Provocative YouTube Feedback Loops

Provocative YouTube Feedback Loops

Every time artist Martin Kohout watches a Youtube video, he takes webcam footage of himself watching and posts it as a Youtube “response” to the original.

John Ryan
  • 18 january 2011

Screen capture from “Watching re: watching response to Watching Response to Re: Response to Watching Being a”

Every time artist Martin Kohout watches a Youtube video, he takes webcam footage of himself watching and posts it as a Youtube “response” to the original. Unlike many Youtube “responders,” Berlin-based Kohout does not offer opinion or even speak. Throughout the hundreds of Youtube posts he’s amassed since starting the practice in April 2010, Kohout simply watches, punctuating his silence with an occasional cough, smile, or sideways glance. Of course, some users join in on the act and post videos of themselves watching Kohout’s Youtubes, to which he responds by making another Youtube of himself watching that Youtube, and so on.

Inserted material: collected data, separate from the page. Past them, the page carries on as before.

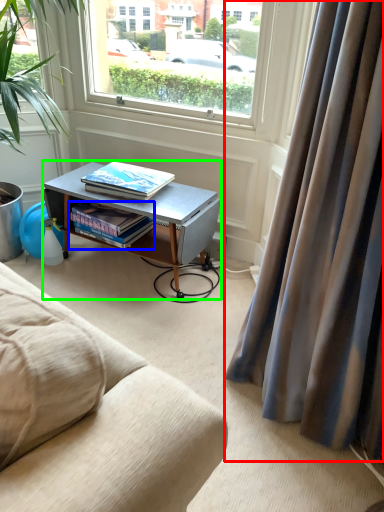
Question: Which is nearer to the curtain (highlighted by a red box)? book (highlighted by a blue box) or desk (highlighted by a green box).

Choices:
 (A) book
 (B) desk

Answer: (B)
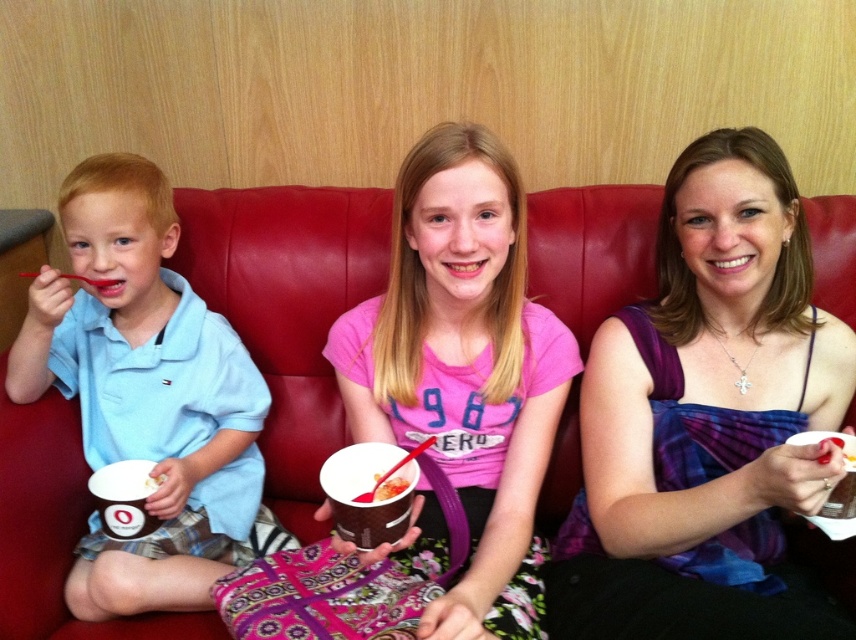
Does point (278, 504) come closer to viewer compared to point (174, 532)?

No, (278, 504) is further to viewer.

Which is above, red leather couch at center or light blue cotton shirt at left?

red leather couch at center

The image size is (856, 640). In order to click on red leather couch at center in this screenshot , I will do `click(287, 308)`.

You are a GUI agent. You are given a task and a screenshot of the screen. Output one action in this format:
    pyautogui.click(x=<x>, y=<y>)
    Task: Click on the red leather couch at center
    The height and width of the screenshot is (640, 856).
    Given the screenshot: What is the action you would take?
    pyautogui.click(x=287, y=308)

Which of these two, purple satin dress at center or light blue cotton shirt at left, stands shorter?

purple satin dress at center is shorter.

Does purple satin dress at center appear on the right side of light blue cotton shirt at left?

Indeed, purple satin dress at center is positioned on the right side of light blue cotton shirt at left.

Between point (700, 424) and point (150, 378), which one is positioned behind?

Point (150, 378)

At what (x,y) coordinates should I click in order to perform the action: click on purple satin dress at center. Please return your answer as a coordinate pair (x, y). The image size is (856, 640). Looking at the image, I should click on (706, 419).

Is the position of pink cotton shirt at center less distant than that of light blue cotton shirt at left?

Yes, pink cotton shirt at center is in front of light blue cotton shirt at left.

Is pink cotton shirt at center wider than light blue cotton shirt at left?

Incorrect, pink cotton shirt at center's width does not surpass light blue cotton shirt at left's.

Is point (530, 416) in front of point (123, 209)?

Yes, point (530, 416) is in front of point (123, 209).

Where is `pink cotton shirt at center`? The image size is (856, 640). pink cotton shirt at center is located at coordinates pos(461,381).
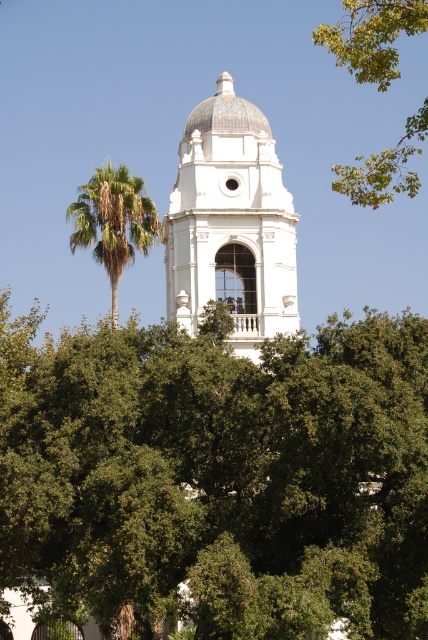
You are standing at the base of the bell tower and want to walk towards the point labeled point (x=270, y=161). However, there is an obstacle at point (x=86, y=221). Will you encounter this obstacle before reaching your destination?

Yes, you will encounter the obstacle at point (x=86, y=221) before reaching point (x=270, y=161) because point (x=270, y=161) is behind point (x=86, y=221).

You are standing at the base of the bell tower and notice two green leafy trees in the scene. Which tree, the green leafy tree at center or the green leafy tree at upper right, is closer to the bell tower?

The green leafy tree at center is closer to the bell tower because it is positioned under the green leafy tree at upper right, indicating it is in front spatially.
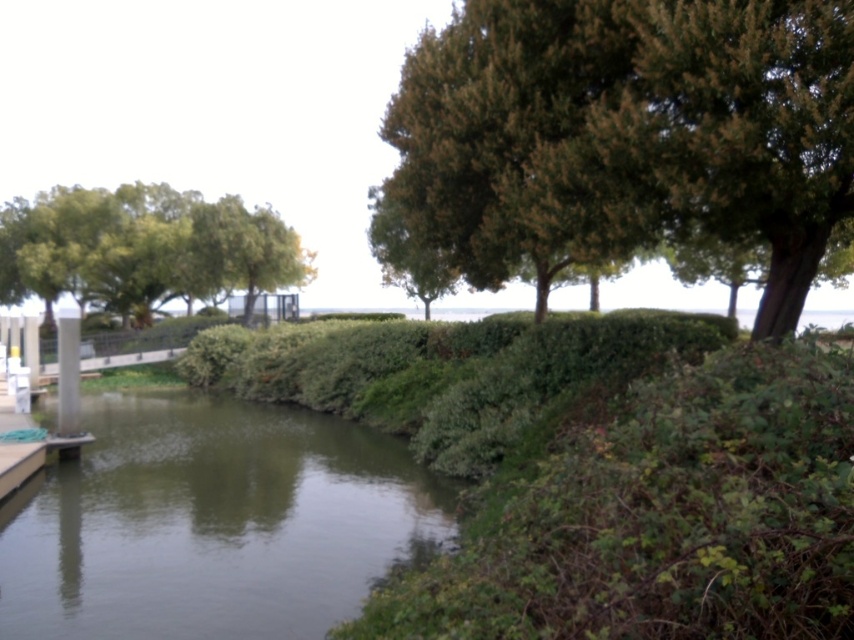
Which is in front, point (237, 428) or point (276, 236)?

Point (237, 428)

From the picture: Who is positioned more to the right, green grassy river at lower left or green leafy tree at left?

Positioned to the right is green grassy river at lower left.

Is point (199, 554) more distant than point (91, 244)?

No, it is in front of (91, 244).

The width and height of the screenshot is (854, 640). I want to click on green grassy river at lower left, so click(214, 522).

Who is more forward, (448, 145) or (127, 241)?

Positioned in front is point (448, 145).

Is point (518, 182) positioned in front of point (203, 202)?

Yes, point (518, 182) is closer to viewer.

This screenshot has height=640, width=854. In order to click on green leafy tree at upper right in this screenshot , I will do `click(630, 132)`.

Does green leafy tree at upper right have a greater height compared to green grassy river at lower left?

Yes.

At what (x,y) coordinates should I click in order to perform the action: click on green leafy tree at upper right. Please return your answer as a coordinate pair (x, y). The height and width of the screenshot is (640, 854). Looking at the image, I should click on (630, 132).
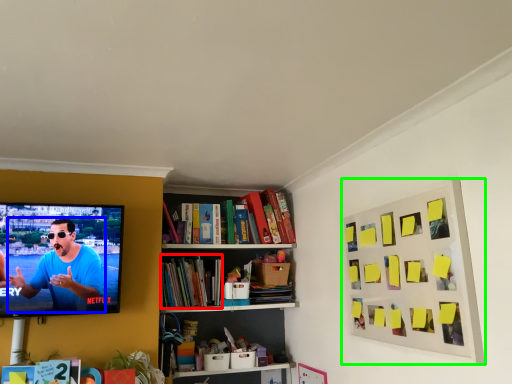
Question: Considering the real-world distances, which object is farthest from book (highlighted by a red box)? person (highlighted by a blue box) or picture frame (highlighted by a green box)?

Choices:
 (A) person
 (B) picture frame

Answer: (B)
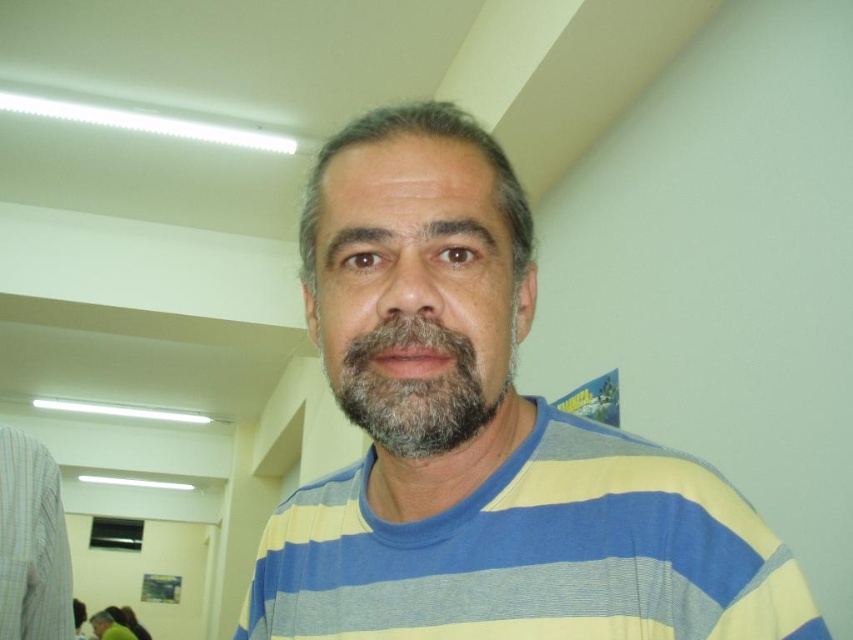
Question: Among these objects, which one is nearest to the camera?

Choices:
 (A) yellow-blue striped shirt at center
 (B) yellow-blue striped t-shirt at center

Answer: (A)

Question: Is yellow-blue striped shirt at center closer to camera compared to graywoollybeard at center?

Choices:
 (A) no
 (B) yes

Answer: (B)

Question: Which object appears closest to the camera in this image?

Choices:
 (A) yellow-blue striped t-shirt at center
 (B) yellow striped shirt at center
 (C) graywoollybeard at center
 (D) yellow-blue striped shirt at center

Answer: (D)

Question: Can you confirm if yellow-blue striped shirt at center is positioned above yellow striped shirt at center?

Choices:
 (A) yes
 (B) no

Answer: (A)

Question: Which of the following is the farthest from the observer?

Choices:
 (A) yellow-blue striped shirt at center
 (B) graywoollybeard at center

Answer: (B)

Question: Does yellow-blue striped shirt at center have a larger size compared to graywoollybeard at center?

Choices:
 (A) no
 (B) yes

Answer: (B)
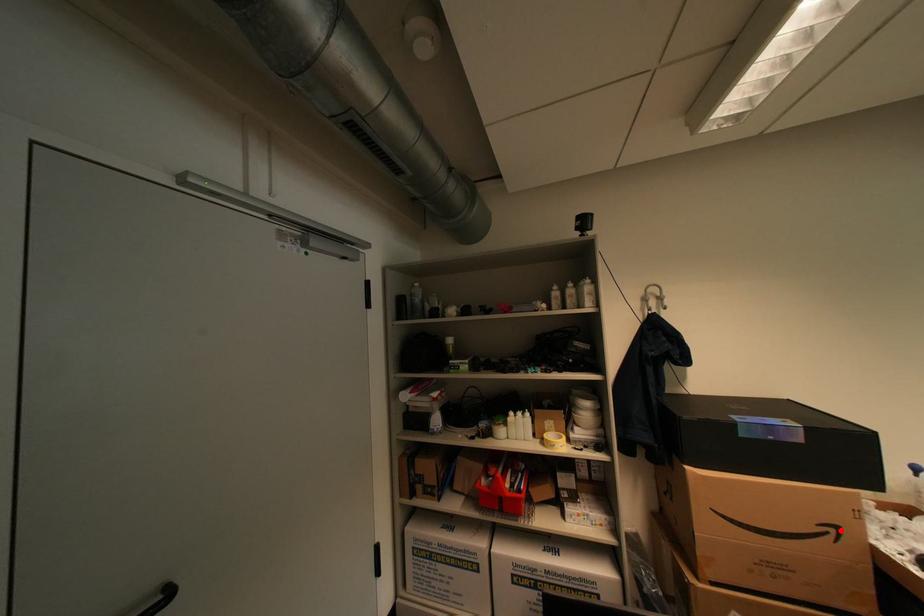
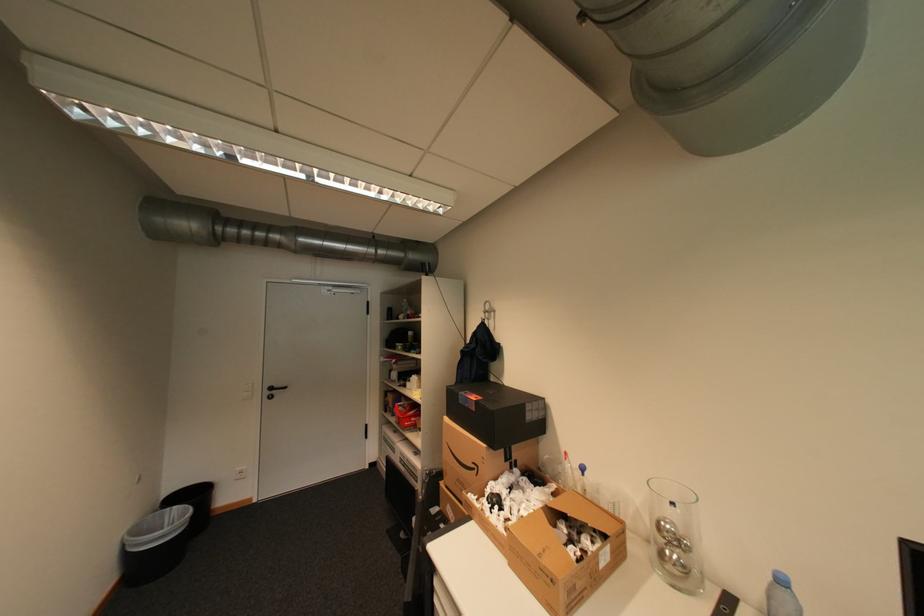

Kohout has experimented with provocative Youtube feedback loops before. His 2008 work Moonwalk, an infinite staircase of the Youtube progress bars, gained him museum showings and and Internet notoriety of near-equal “likes” and “dislikes.” Another series found Kohout downloading Youtubes of people kick-starting their motorcycles, digitally removing the engine sound and posting the altered video as a response to the owner’s original. Another consists of “Portraits extracted from collected funeral notices, printed without any graphic or layout and put back to the original environment.” In all of these, Kohout exploits technological ease of duplication to erase the pride of text and speech-based language, forwarding the silent emotions of image and point-of-view. While superficially Martin Kohout’s Youtube channel appears like a massive self-portrait, once we begin following its nexus of links, it becomes a reflection of the online community.